Malbücher sollen Erwachsene entspannen - aber klappt das?

Selbstversuch

Malbücher für Erwachsene liegen im Trend. Tierbilder, Gartenmotive oder Mandalas - ausgemalt wird alles, was gefällt. Je kleinteiliger und filigraner das Motiv, desto größer die Konzentration - und die Entspannung. Natasa Balas hat sich an das neue Hobby gewagt.

DORTMUND

, 30.03.2016 / Lesedauer: 3 min
Malbücher sollen Erwachsene entspannen - aber klappt das?

Schön bunt, oder? Natasa Balas hat ihr erstes Blatt ausgemalt – und griff schließlich doch zur seit der Kindheit verhassten Farbe Orange.

Ich muss gestehen: Ich freue mich auf diesen Selbstversuch. Das Buch mit dem Titel "Zauberhafte Gartenträume" aus dem Tandem-Verlag liegt auf dem Tisch, die Box mit den zwölf Buntstiften daneben.

Weil ich irgendwann mal gehört habe, dass Musik die Kreativität anregt, läuft auch noch eine CD nebenher. Ich überlege, welches Getränk ich mir am besten dazustelle - die richtige Antwort liegt vermutlich irgendwo zwischen Fencheltee und Apfelsaft. Ich entscheide mich für Weißwein. Ich schlage das Buch in der Mitte auf und wähle ein Motiv per Zufall aus - es werden Blumen. Ich möchte mit der Farbe Lila anfangen und merke, dass mein Malkasten diese nicht hergibt. Dann halt Rot.

Verloren in der Kreativität

Dass Malbücher für Erwachsene so sehr boomen, zeige, dass das Bedürfnis der Menschen sehr hoch ist, "sich in Kreativität zu verlieren", erklärt Steffi Brune vom Tandem-Verlag. Das fertige Bild erzeuge ein gutes Gefühl, ein kreatives Erfolgserlebnis.

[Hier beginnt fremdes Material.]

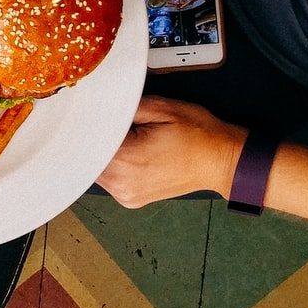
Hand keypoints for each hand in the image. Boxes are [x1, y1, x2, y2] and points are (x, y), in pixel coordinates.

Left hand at [97, 95, 246, 206]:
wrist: (222, 160)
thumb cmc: (198, 135)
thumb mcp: (161, 108)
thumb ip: (124, 108)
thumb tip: (101, 110)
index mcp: (125, 160)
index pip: (85, 144)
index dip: (85, 129)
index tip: (85, 117)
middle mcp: (121, 184)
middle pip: (87, 159)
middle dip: (95, 141)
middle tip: (109, 125)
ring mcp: (125, 195)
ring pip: (96, 171)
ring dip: (103, 155)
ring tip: (126, 140)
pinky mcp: (130, 199)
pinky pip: (109, 180)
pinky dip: (113, 167)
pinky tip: (129, 154)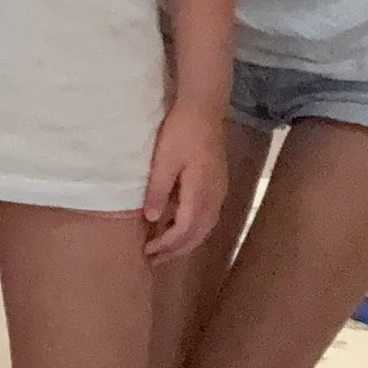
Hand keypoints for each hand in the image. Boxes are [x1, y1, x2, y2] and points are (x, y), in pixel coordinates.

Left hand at [143, 98, 225, 261]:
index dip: (167, 245)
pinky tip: (178, 225)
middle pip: (198, 234)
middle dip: (176, 249)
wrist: (203, 109)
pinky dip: (192, 227)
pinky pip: (206, 215)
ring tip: (165, 248)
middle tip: (154, 259)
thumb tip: (152, 219)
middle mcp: (215, 197)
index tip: (148, 252)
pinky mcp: (217, 184)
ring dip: (185, 240)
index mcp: (201, 193)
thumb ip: (159, 190)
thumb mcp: (164, 160)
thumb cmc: (180, 132)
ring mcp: (219, 191)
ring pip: (205, 227)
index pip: (185, 230)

Ich kann das Argument, beim Malen gut abschalten zu können, nachvollziehen. Das kratzende Geräusch der Stifte auf dem Papier, der Duft von Holz und Farbe - das alles erinnert (vom Wein mal abgesehen) an Kindheit. Und das ist schön. Der Trend zu den Malbüchern für Erwachsene sei aus den USA und Frankreich nach Deutschland geschwappt und sorge seit zwei Jahren für eine große Nachfrage. Besonders beliebt sind dabei Garten- und Tiermotive sowie Mandalas. "Die Natur hat der Mensch schon immer als entspannend wahrgenommen, dementsprechend liegt die Wahl der Pflanzenmotive auf der Hand", sagt Steffi Brune.

Plötzlich wieder in der ersten Schulklasse

Ich bin inzwischen bei den Blättern angekommen, und nehme mir einen dunkelgrünen Buntstift - dessen Mine abbricht. Bevor ich in den Schreibtischschubladen suche, frage ich meinen Freund: "Hast du noch irgendwo einen Anspitzer?" "Nein, aber ich gehe ja auch nicht plötzlich wieder in die erste Klasse", lautet seine Antwort. Gut, das war wohl nichts. Nach kurzem Kramen werde ich fündig, außerdem finde ich noch ein paar Filzstifte. Es kann weiter gehen.

Es gebe, so erklärt es die Pressereferentin des Verlags, schon lange einen Trend zum Selbermachen. Bei den Malbüchern gehe es aber mehr ums "sich entspannen", "sich verlieren".

Orange ist mir verhasst

Während ich weiter male und mich nicht wirklich verliere, fällt mir aber etwas auf: Auch nach mehr als 20 Jahren ist Orange immer noch die scheußlichste Farbe im Buntstift-Kasten. Niemals würde ich etwas damit ausmalen. Nicht mal Orangen.

Als ich mein erstes Bild ausgemalt habe, weiß ich nicht so wirklich, was ich davon halten soll. Ich verstehe, warum Menschen sich dieses Hobby aussuchen. Ich kann mir vorstellen, dass es einen entspannt. Ich weiß, aber beim besten Willen nicht, was ich mit den fertigen Bildern machen soll. Verschenken? Aufhängen? Oder Besuchern präsentieren mit den Worten: "Du glaubst gar nicht, wie entspannt ich war, nachdem ich diese Blume ausgemalt habe"!?